Problème 1: Pouvez-vous réécrire sous forme de liste le paragraphe du texte sur les régions maritimes qui commence par « On pouvait, sur la base de ces travaux », en conservant ses faits principaux ?
Problème 2: Comment traduire en anglais cette phrase du texte sur les régions maritimes : « Ainsi des forces contraires s’exerçaient simultanément sur les flux pour lisser les résultats, celles du haut (les grands acteurs économiques) et celles du bas (les territoires). » ?
Problème 3:
Les affirmations suivantes concordent-elles avec le texte sur les régions maritimes ? Répondez par oui ou par non pour chacune, en citant les mots décisifs du texte.
(a) Le milieu des années 1990 semblait constituer le point de rupture.
(b) La plupart des travaux cités validaient empiriquement le passage de l'homogène au centralisé.
(c) Le global l'emportait sur le local.

Texte à lire:
#####

Figure 21 : Evolution du corridor maritime Est-Ouest de 1995 à 2011 (Tran et Haasis, 2015)

On pouvait, sur la base de ces travaux, envisager une typologie des régions maritimes, des plus centralisées ou polarisées aux plus homogènes ou intégrées, en passant par la configuration polycentrique intermédiaire. Le milieu des années 1990, qui avait vu s’accélérer la course au gigantisme des porte-conteneurs et la mise en place des configurations régionales en hub-and-spokes, semblait être le point de rupture. Pour autant, la plupart des travaux précités n’arrivaient pas à valider empiriquement le passage de l’homogène au centralisé, c’est-à-dire à conclure de façon nette sur les impacts, en théorie énormes, des stratégies des grandes compagnies maritimes sur la hiérarchie portuaire régionale (voir Cullinane et Khanna, 2000). Une partie des flux leur échappait, comme le cabotage, le transport maritime de courte distance, hors des grands corridors et nœuds gordiens du système. Ainsi des forces contraires s’exerçaient simultanément sur les flux pour lisser les résultats, celles du haut (les grands acteurs économiques) et celles du bas (les territoires). Le global ne l’emportait pas sur le local. En y regardant de plus près, on s’apercevait même que réseaux maritimes et espaces régionaux entretenaient des relations bien plus subtiles qu’une simple différentiation de niveaux de circulation, à travers plusieurs travaux complémentaires sur l’émergence des hubs de transbordement.

#####

Enregistrements de données:
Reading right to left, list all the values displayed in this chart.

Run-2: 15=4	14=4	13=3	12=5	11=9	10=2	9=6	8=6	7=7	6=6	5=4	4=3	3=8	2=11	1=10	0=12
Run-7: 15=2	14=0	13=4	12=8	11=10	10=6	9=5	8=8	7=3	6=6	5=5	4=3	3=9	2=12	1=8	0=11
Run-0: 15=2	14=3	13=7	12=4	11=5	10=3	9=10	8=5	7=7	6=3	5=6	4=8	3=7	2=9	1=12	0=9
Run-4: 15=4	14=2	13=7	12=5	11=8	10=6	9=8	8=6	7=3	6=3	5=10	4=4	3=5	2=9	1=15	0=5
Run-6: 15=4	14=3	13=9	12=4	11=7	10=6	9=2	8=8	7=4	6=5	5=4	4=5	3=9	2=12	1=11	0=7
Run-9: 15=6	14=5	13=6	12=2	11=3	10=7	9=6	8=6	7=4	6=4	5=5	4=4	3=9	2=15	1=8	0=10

#####

Solution du problème 1:
- Ces travaux permettaient d'envisager une typologie des régions maritimes. Elle allait des plus centralisées ou polarisées aux plus homogènes ou intégrées, en passant par une configuration polycentrique intermédiaire.
- Le milieu des années 1990 semblait être le point de rupture. Il avait vu s'accélérer la course au gigantisme des porte-conteneurs et se mettre en place des configurations régionales en hub-and-spokes.
- La plupart des travaux ne parvenaient pas à valider empiriquement le passage de l'homogène au centralisé. Ils ne concluaient pas nettement sur les impacts, en théorie énormes, des stratégies des grandes compagnies maritimes sur la hiérarchie portuaire régionale.
- Une partie des flux se situait hors des grands corridors et nœuds du système, comme le cabotage et le transport maritime de courte distance.
- Des forces contraires lissaient les résultats : celles du haut (les grands acteurs économiques) et celles du bas (les territoires). Le global ne l'emportait pas sur le local.
- Plusieurs travaux sur l'émergence des hubs de transbordement montraient des relations entre réseaux maritimes et espaces régionaux bien plus subtiles qu'une simple différenciation de niveaux de circulation.

Solution du problème 2: Thus, opposing forces were acting simultaneously on the flows to smooth out the results: those from above (the major economic actors) and those from below (the territories).

Solution du problème 3:
(a) Oui : « semblait être le point de rupture »
(b) Non : « la plupart des travaux précités n’arrivaient pas à valider empiriquement le passage de l’homogène au centralisé »
(c) Non : « Le global ne l’emportait pas sur le local. »